Confirming the first impressions of many American and Mexican doctors, federal health officials said on Wednesday that people born before 1957 appear to have some immunity to the swine flu virus now circulating. Tests on blood serum from older people showed that they had antibodies that attacked the new virus, Dr. Daniel Jernigan, chief flu epidemiologist at the Centers for Disease Control and Prevention, said in a telephone news conference.
The protection theory, Dr. Jernigan explained, is that from 1918 to 1957, all circulating seasonal type-A flus were weakened descendants of the 1918 Spanish flu, which was an H1N1, as the current swine is. (All flus are named for the shapes of hemagglutinin and neuraminidase displayed on the virus’s shell. Hemagglutinin is sometimes called the “spike”: the virus uses to enter a cell, while neuraminidase is the “helicopter blade” that chops off receptors, allowing newly made virus to escape.)

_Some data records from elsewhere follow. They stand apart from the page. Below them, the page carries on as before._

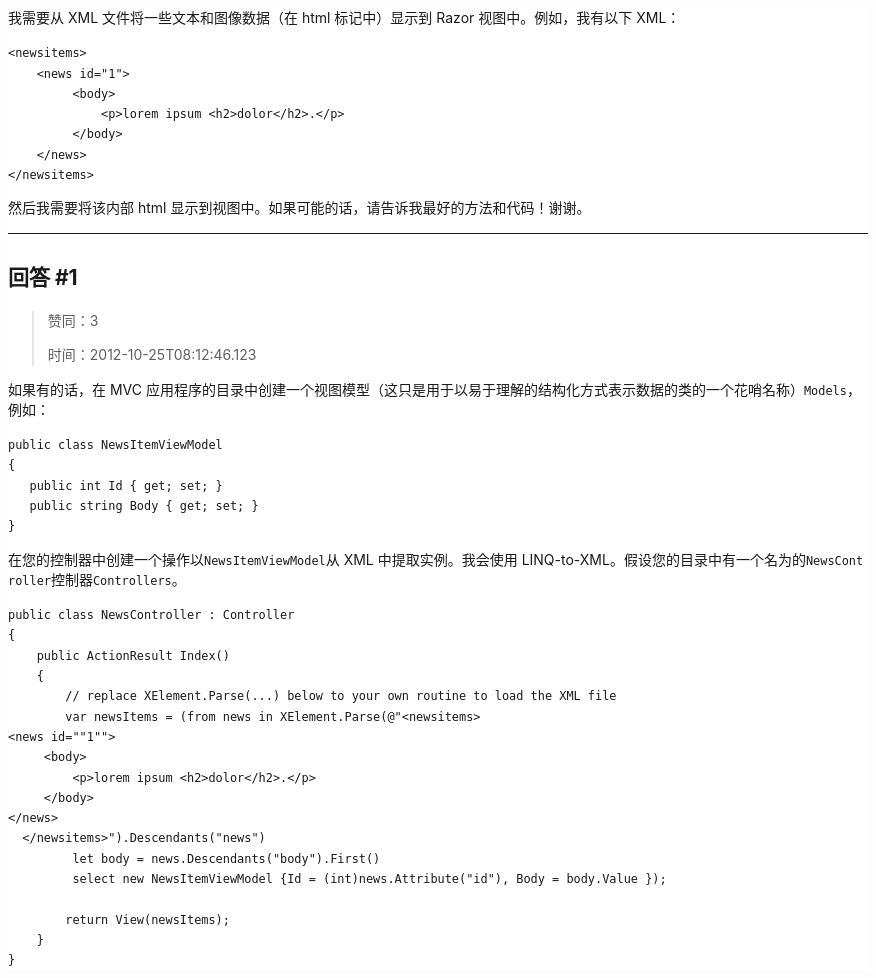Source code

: 我需要从 XML 文件将一些文本和图像数据（在 html 标记中）显示到 Razor 视图中。例如，我有以下 XML：

```
<newsitems>
    <news id="1">
         <body>
             <p>lorem ipsum <h2>dolor</h2>.</p>
         </body>
    </news>
</newsitems> 
```

然后我需要将该内部 html 显示到视图中。如果可能的话，请告诉我最好的方法和代码！谢谢。

* * *

## 回答 #1

> 赞同：3
> 
> 时间：2012-10-25T08:12:46.123

如果有的话，在 MVC 应用程序的目录中创建一个视图模型（这只是用于以易于理解的结构化方式表示数据的类的一个花哨名称）`Models`，例如：

```
public class NewsItemViewModel
{
   public int Id { get; set; }
   public string Body { get; set; }
} 
```

在您的控制器中创建一个操作以`NewsItemViewModel`从 XML 中提取实例。我会使用 LINQ-to-XML。假设您的目录中有一个名为的`NewsController`控制器`Controllers`。

```
public class NewsController : Controller
{
    public ActionResult Index()
    {
        // replace XElement.Parse(...) below to your own routine to load the XML file
        var newsItems = (from news in XElement.Parse(@"<newsitems>
<news id=""1"">
     <body>
         <p>lorem ipsum <h2>dolor</h2>.</p>
     </body>
</news>
  </newsitems>").Descendants("news")
         let body = news.Descendants("body").First()
         select new NewsItemViewModel {Id = (int)news.Attribute("id"), Body = body.Value });

        return View(newsItems);
    }
} 
```

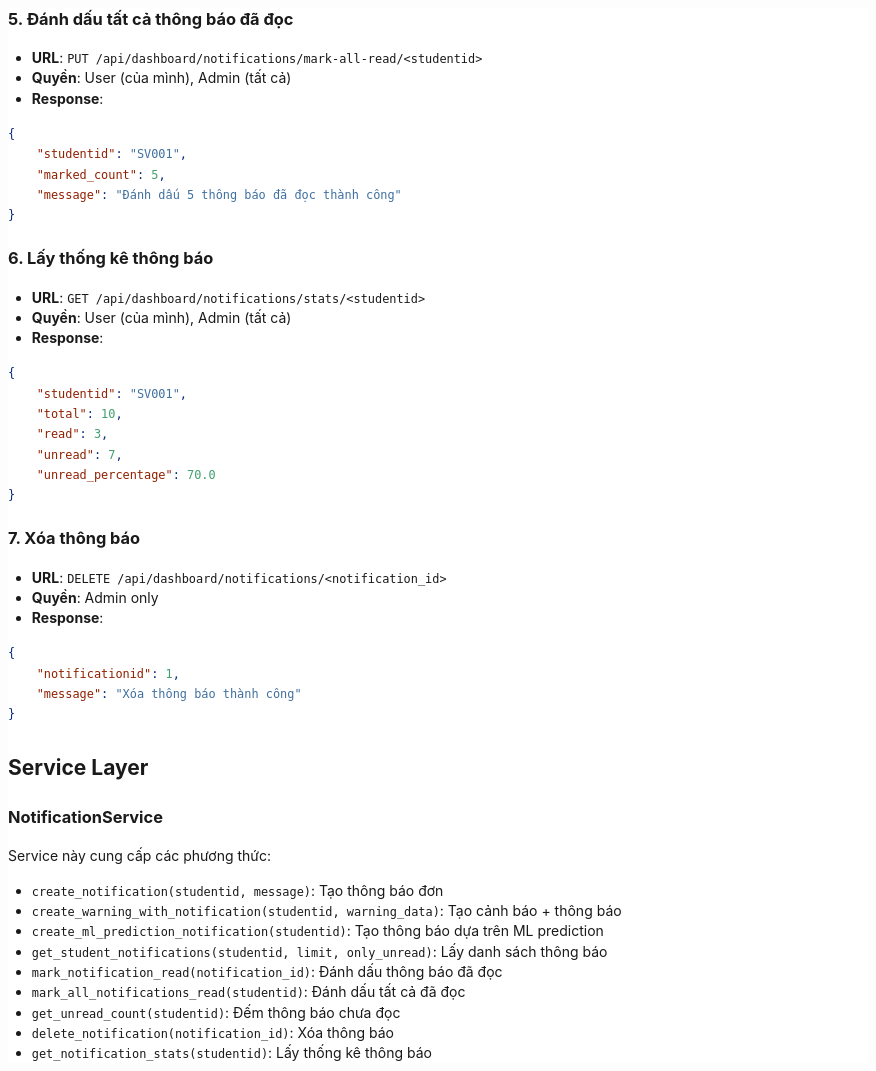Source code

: ### 5. Đánh dấu tất cả thông báo đã đọc
- **URL**: `PUT /api/dashboard/notifications/mark-all-read/<studentid>`
- **Quyền**: User (của mình), Admin (tất cả)
- **Response**:
```json
{
    "studentid": "SV001",
    "marked_count": 5,
    "message": "Đánh dấu 5 thông báo đã đọc thành công"
}
```

### 6. Lấy thống kê thông báo
- **URL**: `GET /api/dashboard/notifications/stats/<studentid>`
- **Quyền**: User (của mình), Admin (tất cả)
- **Response**:
```json
{
    "studentid": "SV001",
    "total": 10,
    "read": 3,
    "unread": 7,
    "unread_percentage": 70.0
}
```

### 7. Xóa thông báo
- **URL**: `DELETE /api/dashboard/notifications/<notification_id>`
- **Quyền**: Admin only
- **Response**:
```json
{
    "notificationid": 1,
    "message": "Xóa thông báo thành công"
}
```

## Service Layer

### NotificationService
Service này cung cấp các phương thức:

- `create_notification(studentid, message)`: Tạo thông báo đơn
- `create_warning_with_notification(studentid, warning_data)`: Tạo cảnh báo + thông báo
- `create_ml_prediction_notification(studentid)`: Tạo thông báo dựa trên ML prediction
- `get_student_notifications(studentid, limit, only_unread)`: Lấy danh sách thông báo
- `mark_notification_read(notification_id)`: Đánh dấu thông báo đã đọc
- `mark_all_notifications_read(studentid)`: Đánh dấu tất cả đã đọc
- `get_unread_count(studentid)`: Đếm thông báo chưa đọc
- `delete_notification(notification_id)`: Xóa thông báo
- `get_notification_stats(studentid)`: Lấy thống kê thông báo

Then in 1957, an H2N2, the Asian flu, emerged and displaced it. It was replaced in 1968 by the H3N2, called Hong Kong flu, which has persisted as a seasonal strain. A different and milder H1N1 emerged in 1977. It was isolated in China but is called the Russian flu because of a suspicion it escaped from a Soviet laboratory. That H1N1, the 1968 H3N2 and a B strain have all circulated in humans ever since, and the seasonal flu shot is aimed at them.